▶ [Exercise instructions]
For each entry below, please return its exact wording and leave out any picture.

*** Records shown Section Begins ***

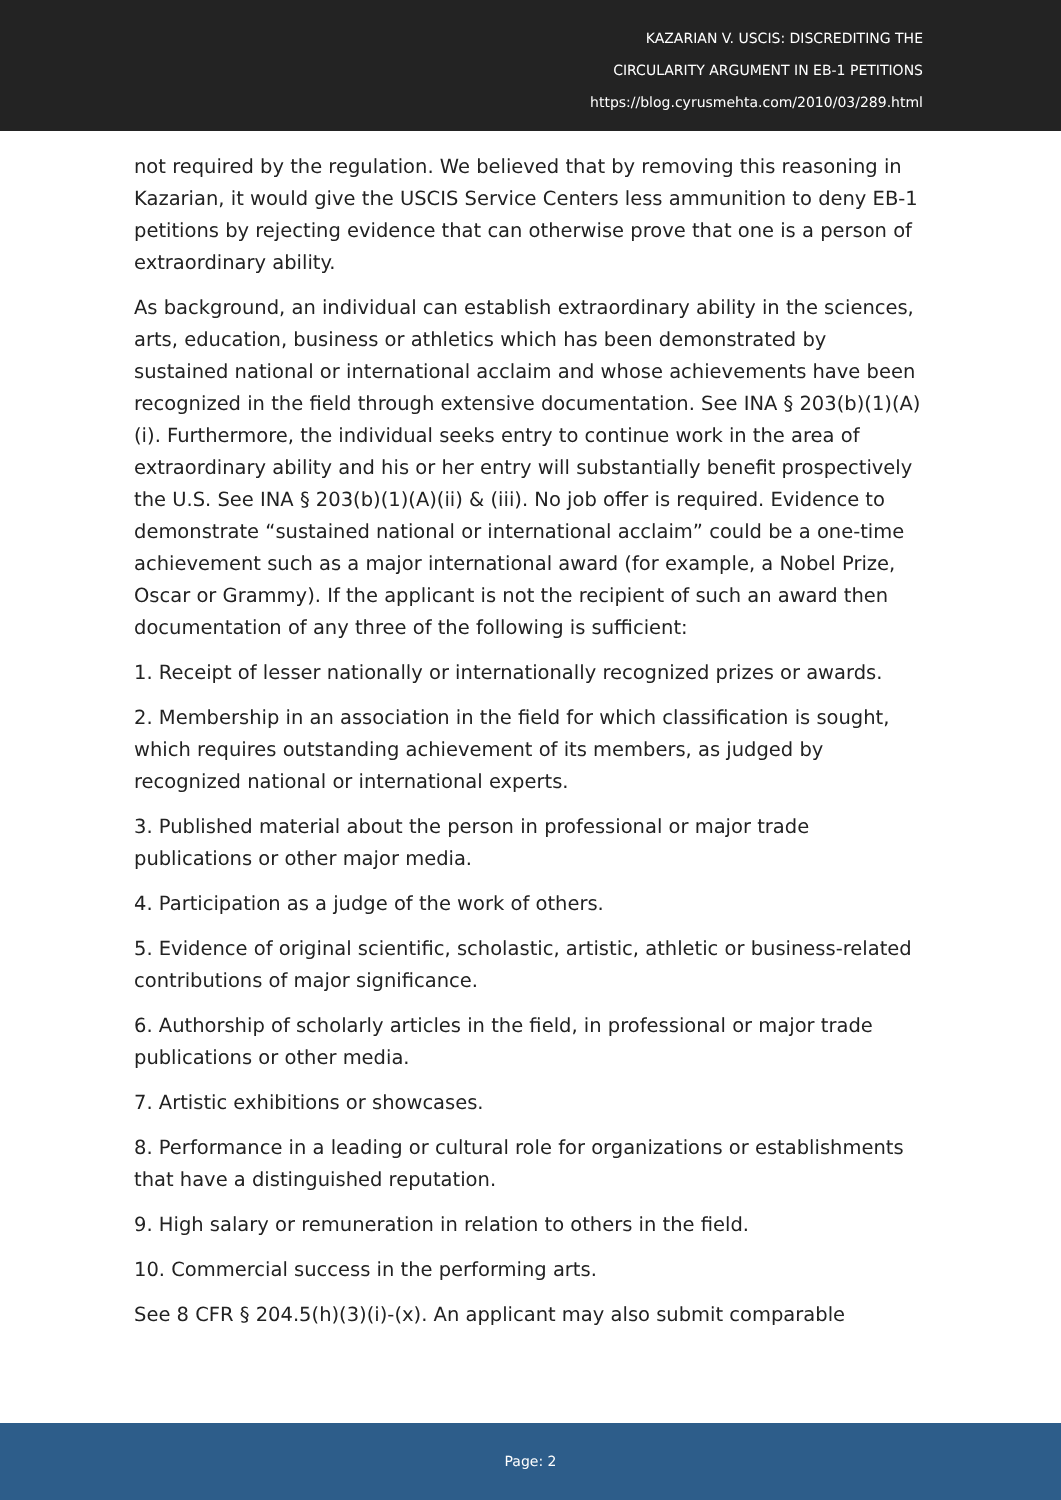KAZARIAN V. USCIS: DISCREDITING THE
CIRCULARITY ARGUMENT IN EB-1 PETITIONS
https://blog.cyrusmehta.com/2010/03/289.html
not required by the regulation. We believed that by removing this reasoning in Kazarian, it would give the USCIS Service Centers less ammunition to deny EB-1 petitions by rejecting evidence that can otherwise prove that one is a person of extraordinary ability.
As background, an individual can establish extraordinary ability in the sciences, arts, education, business or athletics which has been demonstrated by sustained national or international acclaim and whose achievements have been recognized in the field through extensive documentation. See INA § 203(b)(1)(A)(i). Furthermore, the individual seeks entry to continue work in the area of extraordinary ability and his or her entry will substantially benefit prospectively the U.S. See INA § 203(b)(1)(A)(ii) & (iii). No job offer is required. Evidence to demonstrate “sustained national or international acclaim” could be a one-time achievement such as a major international award (for example, a Nobel Prize, Oscar or Grammy). If the applicant is not the recipient of such an award then documentation of any three of the following is sufficient:
1. Receipt of lesser nationally or internationally recognized prizes or awards.
2. Membership in an association in the field for which classification is sought, which requires outstanding achievement of its members, as judged by recognized national or international experts.
3. Published material about the person in professional or major trade publications or other major media.
4. Participation as a judge of the work of others.
5. Evidence of original scientific, scholastic, artistic, athletic or business-related contributions of major significance.
6. Authorship of scholarly articles in the field, in professional or major trade publications or other media.
7. Artistic exhibitions or showcases.
8. Performance in a leading or cultural role for organizations or establishments that have a distinguished reputation.
9. High salary or remuneration in relation to others in the field.
10. Commercial success in the performing arts.
See 8 CFR § 204.5(h)(3)(i)-(x). An applicant may also submit comparable
Page: 2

*** Records shown Section Ends ***

▶ [Reply to the exercise]
KAZARIAN V. USCIS: DISCREDITING THE
CIRCULARITY ARGUMENT IN EB-1 PETITIONS
https://blog.cyrusmehta.com/2010/03/289.html
not required by the regulation. We believed that by removing this reasoning in Kazarian, it would give the USCIS Service Centers less ammunition to deny EB-1 petitions by rejecting evidence that can otherwise prove that one is a person of extraordinary ability.
As background, an individual can establish extraordinary ability in the sciences, arts, education, business or athletics which has been demonstrated by sustained national or international acclaim and whose achievements have been recognized in the field through extensive documentation. See INA § 203(b)(1)(A)(i). Furthermore, the individual seeks entry to continue work in the area of extraordinary ability and his or her entry will substantially benefit prospectively the U.S. See INA § 203(b)(1)(A)(ii) & (iii). No job offer is required. Evidence to demonstrate “sustained national or international acclaim” could be a one-time achievement such as a major international award (for example, a Nobel Prize, Oscar or Grammy). If the applicant is not the recipient of such an award then documentation of any three of the following is sufficient:
1. Receipt of lesser nationally or internationally recognized prizes or awards.
2. Membership in an association in the field for which classification is sought, which requires outstanding achievement of its members, as judged by recognized national or international experts.
3. Published material about the person in professional or major trade publications or other major media.
4. Participation as a judge of the work of others.
5. Evidence of original scientific, scholastic, artistic, athletic or business-related contributions of major significance.
6. Authorship of scholarly articles in the field, in professional or major trade publications or other media.
7. Artistic exhibitions or showcases.
8. Performance in a leading or cultural role for organizations or establishments that have a distinguished reputation.
9. High salary or remuneration in relation to others in the field.
10. Commercial success in the performing arts.
See 8 CFR § 204.5(h)(3)(i)-(x). An applicant may also submit comparable
Page: 2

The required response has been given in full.